ASSIGNED TASK >>
Repeat all the data word for word.

******************************

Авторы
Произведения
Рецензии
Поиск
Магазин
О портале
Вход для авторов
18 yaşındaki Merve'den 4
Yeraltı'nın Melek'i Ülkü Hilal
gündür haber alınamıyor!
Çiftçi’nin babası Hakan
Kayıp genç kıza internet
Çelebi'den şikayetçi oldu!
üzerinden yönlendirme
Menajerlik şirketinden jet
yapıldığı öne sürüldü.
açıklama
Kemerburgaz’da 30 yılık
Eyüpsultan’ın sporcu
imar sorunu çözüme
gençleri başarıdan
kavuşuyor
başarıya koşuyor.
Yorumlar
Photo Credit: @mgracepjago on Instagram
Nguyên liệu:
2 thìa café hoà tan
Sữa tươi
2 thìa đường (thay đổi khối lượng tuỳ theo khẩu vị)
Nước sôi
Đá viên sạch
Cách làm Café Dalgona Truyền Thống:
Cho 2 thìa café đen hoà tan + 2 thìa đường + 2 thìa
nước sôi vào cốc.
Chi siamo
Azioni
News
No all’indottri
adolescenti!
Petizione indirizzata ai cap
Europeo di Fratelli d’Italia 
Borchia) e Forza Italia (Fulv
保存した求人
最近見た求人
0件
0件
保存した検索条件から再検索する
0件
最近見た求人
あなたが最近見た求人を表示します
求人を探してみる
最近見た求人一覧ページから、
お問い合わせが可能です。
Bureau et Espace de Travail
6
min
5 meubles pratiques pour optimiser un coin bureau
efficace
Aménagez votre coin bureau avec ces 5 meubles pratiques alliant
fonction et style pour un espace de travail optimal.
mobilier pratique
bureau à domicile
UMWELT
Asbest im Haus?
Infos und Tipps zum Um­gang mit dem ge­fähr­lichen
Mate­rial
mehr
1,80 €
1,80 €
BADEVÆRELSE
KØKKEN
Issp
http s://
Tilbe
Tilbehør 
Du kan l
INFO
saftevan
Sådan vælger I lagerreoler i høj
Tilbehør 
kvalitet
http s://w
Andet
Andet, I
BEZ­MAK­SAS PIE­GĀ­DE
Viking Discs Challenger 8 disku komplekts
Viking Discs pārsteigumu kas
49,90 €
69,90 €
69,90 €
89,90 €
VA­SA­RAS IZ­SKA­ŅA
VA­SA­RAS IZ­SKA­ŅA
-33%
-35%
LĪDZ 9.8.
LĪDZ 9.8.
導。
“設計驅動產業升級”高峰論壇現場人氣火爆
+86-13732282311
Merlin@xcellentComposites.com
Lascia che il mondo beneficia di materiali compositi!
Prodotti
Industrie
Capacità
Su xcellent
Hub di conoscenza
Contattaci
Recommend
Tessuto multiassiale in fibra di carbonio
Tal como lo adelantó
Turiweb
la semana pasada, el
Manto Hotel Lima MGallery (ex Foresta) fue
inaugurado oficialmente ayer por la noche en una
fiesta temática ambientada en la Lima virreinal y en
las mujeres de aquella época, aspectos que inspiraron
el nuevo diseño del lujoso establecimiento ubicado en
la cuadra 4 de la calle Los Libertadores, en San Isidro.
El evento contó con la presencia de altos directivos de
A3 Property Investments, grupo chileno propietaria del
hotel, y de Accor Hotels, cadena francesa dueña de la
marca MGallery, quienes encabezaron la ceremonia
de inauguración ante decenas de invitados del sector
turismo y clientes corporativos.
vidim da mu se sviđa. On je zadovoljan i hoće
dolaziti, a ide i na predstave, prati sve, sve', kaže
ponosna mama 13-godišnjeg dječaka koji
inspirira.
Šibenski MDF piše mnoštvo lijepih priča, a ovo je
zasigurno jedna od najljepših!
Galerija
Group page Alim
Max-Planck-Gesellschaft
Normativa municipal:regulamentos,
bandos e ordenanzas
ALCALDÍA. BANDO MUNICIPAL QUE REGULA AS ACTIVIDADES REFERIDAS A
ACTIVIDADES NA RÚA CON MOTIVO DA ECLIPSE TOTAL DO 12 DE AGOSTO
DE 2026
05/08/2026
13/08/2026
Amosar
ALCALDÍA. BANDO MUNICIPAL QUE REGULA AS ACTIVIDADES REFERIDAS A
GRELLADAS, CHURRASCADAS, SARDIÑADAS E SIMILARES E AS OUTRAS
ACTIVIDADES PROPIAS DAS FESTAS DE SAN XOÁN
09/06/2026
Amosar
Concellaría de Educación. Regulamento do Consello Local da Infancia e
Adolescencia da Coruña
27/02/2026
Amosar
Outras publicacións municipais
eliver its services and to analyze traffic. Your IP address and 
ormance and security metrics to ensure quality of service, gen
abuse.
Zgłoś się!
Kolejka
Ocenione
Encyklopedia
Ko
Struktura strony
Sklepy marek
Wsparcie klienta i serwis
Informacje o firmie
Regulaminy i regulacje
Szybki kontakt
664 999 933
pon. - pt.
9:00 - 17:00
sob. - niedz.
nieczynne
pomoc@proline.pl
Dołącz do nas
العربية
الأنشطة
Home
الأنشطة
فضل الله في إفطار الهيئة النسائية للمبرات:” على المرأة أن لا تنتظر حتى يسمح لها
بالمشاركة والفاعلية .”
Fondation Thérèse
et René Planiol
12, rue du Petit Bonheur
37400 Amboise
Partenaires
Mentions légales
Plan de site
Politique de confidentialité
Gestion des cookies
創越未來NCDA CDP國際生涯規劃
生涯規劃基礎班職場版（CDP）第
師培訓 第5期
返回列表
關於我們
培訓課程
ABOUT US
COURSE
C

******************************

TASK ANSWER >>
Авторы
Произведения
Рецензии
Поиск
Магазин
О портале
Вход для авторов
18 yaşındaki Merve'den 4
Yeraltı'nın Melek'i Ülkü Hilal
gündür haber alınamıyor!
Çiftçi’nin babası Hakan
Kayıp genç kıza internet
Çelebi'den şikayetçi oldu!
üzerinden yönlendirme
Menajerlik şirketinden jet
yapıldığı öne sürüldü.
açıklama
Kemerburgaz’da 30 yılık
Eyüpsultan’ın sporcu
imar sorunu çözüme
gençleri başarıdan
kavuşuyor
başarıya koşuyor.
Yorumlar
Photo Credit: @mgracepjago on Instagram
Nguyên liệu:
2 thìa café hoà tan
Sữa tươi
2 thìa đường (thay đổi khối lượng tuỳ theo khẩu vị)
Nước sôi
Đá viên sạch
Cách làm Café Dalgona Truyền Thống:
Cho 2 thìa café đen hoà tan + 2 thìa đường + 2 thìa
nước sôi vào cốc.
Chi siamo
Azioni
News
No all’indottri
adolescenti!
Petizione indirizzata ai cap
Europeo di Fratelli d’Italia 
Borchia) e Forza Italia (Fulv
保存した求人
最近見た求人
0件
0件
保存した検索条件から再検索する
0件
最近見た求人
あなたが最近見た求人を表示します
求人を探してみる
最近見た求人一覧ページから、
お問い合わせが可能です。
Bureau et Espace de Travail
6
min
5 meubles pratiques pour optimiser un coin bureau
efficace
Aménagez votre coin bureau avec ces 5 meubles pratiques alliant
fonction et style pour un espace de travail optimal.
mobilier pratique
bureau à domicile
UMWELT
Asbest im Haus?
Infos und Tipps zum Um­gang mit dem ge­fähr­lichen
Mate­rial
mehr
1,80 €
1,80 €
BADEVÆRELSE
KØKKEN
Issp
http s://
Tilbe
Tilbehør 
Du kan l
INFO
saftevan
Sådan vælger I lagerreoler i høj
Tilbehør 
kvalitet
http s://w
Andet
Andet, I
BEZ­MAK­SAS PIE­GĀ­DE
Viking Discs Challenger 8 disku komplekts
Viking Discs pārsteigumu kas
49,90 €
69,90 €
69,90 €
89,90 €
VA­SA­RAS IZ­SKA­ŅA
VA­SA­RAS IZ­SKA­ŅA
-33%
-35%
LĪDZ 9.8.
LĪDZ 9.8.
導。
“設計驅動產業升級”高峰論壇現場人氣火爆
+86-13732282311
Merlin@xcellentComposites.com
Lascia che il mondo beneficia di materiali compositi!
Prodotti
Industrie
Capacità
Su xcellent
Hub di conoscenza
Contattaci
Recommend
Tessuto multiassiale in fibra di carbonio
Tal como lo adelantó
Turiweb
la semana pasada, el
Manto Hotel Lima MGallery (ex Foresta) fue
inaugurado oficialmente ayer por la noche en una
fiesta temática ambientada en la Lima virreinal y en
las mujeres de aquella época, aspectos que inspiraron
el nuevo diseño del lujoso establecimiento ubicado en
la cuadra 4 de la calle Los Libertadores, en San Isidro.
El evento contó con la presencia de altos directivos de
A3 Property Investments, grupo chileno propietaria del
hotel, y de Accor Hotels, cadena francesa dueña de la
marca MGallery, quienes encabezaron la ceremonia
de inauguración ante decenas de invitados del sector
turismo y clientes corporativos.
vidim da mu se sviđa. On je zadovoljan i hoće
dolaziti, a ide i na predstave, prati sve, sve', kaže
ponosna mama 13-godišnjeg dječaka koji
inspirira.
Šibenski MDF piše mnoštvo lijepih priča, a ovo je
zasigurno jedna od najljepših!
Galerija
Group page Alim
Max-Planck-Gesellschaft
Normativa municipal:regulamentos,
bandos e ordenanzas
ALCALDÍA. BANDO MUNICIPAL QUE REGULA AS ACTIVIDADES REFERIDAS A
ACTIVIDADES NA RÚA CON MOTIVO DA ECLIPSE TOTAL DO 12 DE AGOSTO
DE 2026
05/08/2026
13/08/2026
Amosar
ALCALDÍA. BANDO MUNICIPAL QUE REGULA AS ACTIVIDADES REFERIDAS A
GRELLADAS, CHURRASCADAS, SARDIÑADAS E SIMILARES E AS OUTRAS
ACTIVIDADES PROPIAS DAS FESTAS DE SAN XOÁN
09/06/2026
Amosar
Concellaría de Educación. Regulamento do Consello Local da Infancia e
Adolescencia da Coruña
27/02/2026
Amosar
Outras publicacións municipais
eliver its services and to analyze traffic. Your IP address and 
ormance and security metrics to ensure quality of service, gen
abuse.
Zgłoś się!
Kolejka
Ocenione
Encyklopedia
Ko
Struktura strony
Sklepy marek
Wsparcie klienta i serwis
Informacje o firmie
Regulaminy i regulacje
Szybki kontakt
664 999 933
pon. - pt.
9:00 - 17:00
sob. - niedz.
nieczynne
pomoc@proline.pl
Dołącz do nas
العربية
الأنشطة
Home
الأنشطة
فضل الله في إفطار الهيئة النسائية للمبرات:” على المرأة أن لا تنتظر حتى يسمح لها
بالمشاركة والفاعلية .”
Fondation Thérèse
et René Planiol
12, rue du Petit Bonheur
37400 Amboise
Partenaires
Mentions légales
Plan de site
Politique de confidentialité
Gestion des cookies
創越未來NCDA CDP國際生涯規劃
生涯規劃基礎班職場版（CDP）第
師培訓 第5期
返回列表
關於我們
培訓課程
ABOUT US
COURSE
C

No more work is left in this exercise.